Pakistan Today

Improving the police’s image

Of all the admissions of defeat, of all the most forlorn acknowledgements that police brutality cannot be controlled, nothing can go beyond IGP Arif Nawaz Khan’s order to all SHOs not to allow personnel to bring smartphones on duty in police stations, nor to allow visitors to bring them in. The IGP heads a force which has been guilty of repeated incidents of brutality, including a number of custodial deaths, and one off-station torture cell has been exposed, in Gujjarpura, where a man died after having his back broken while in custody. A video recording is not evidence admissible in court. Thus preventing them being made is more to prevent anyone from being caught on such a video, and thus being made to look bad, than to stop such offences from being committed.

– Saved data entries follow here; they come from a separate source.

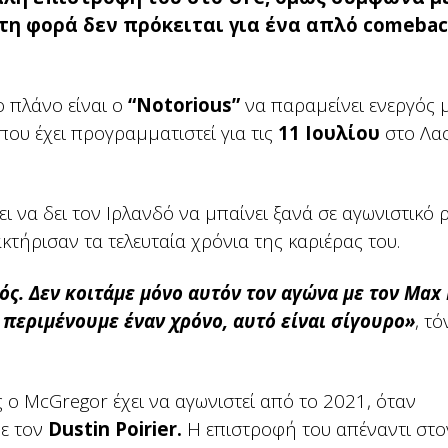
τη φορά δεν πρόκειται για ένα απλό comebac
ο πλάνο είναι ο
“Notorious”
να παραμείνει ενεργός 
 που έχει προγραμματιστεί για τις
11 Ιουλίου
στο Λας
 να δει τον Ιρλανδό να μπαίνει ξανά σε αγωνιστικό 
τήρισαν τα τελευταία χρόνια της καριέρας του.
ός. Δεν κοιτάμε μόνο αυτόν τον αγώνα με τον Max
α περιμένουμε έναν χρόνο, αυτό είναι σίγουρο»
, τό
 ο McGregor έχει να αγωνιστεί από το 2021, όταν
με τον
Dustin Poirier.
Η επιστροφή του απέναντι στο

The Punjab police has recently been getting some very bad press, not because videos are being recorded, but because its personnel have refused to change. They refused to change under Mian Shahbaz Sharif, who first vowed to change the thana culture, and have refused to change under Usman Buzdar, despite the change of three IGPs and the resignation of Nasir Durrani as head of the Punjab Police Reforms Commission. It should be clear that there is a rash of custodial deaths, not police encounters. However, it is no excuse that an interrogation gets out of hand.

The sort of tolerance implied by the banning of smartphones cannot be allowed. The problem is that the thana culture is well entrenched, and made hoary by usage, all the way to the top. That must be made to change, otherwise the culture will not change, and suspects will keep on being killed in custody.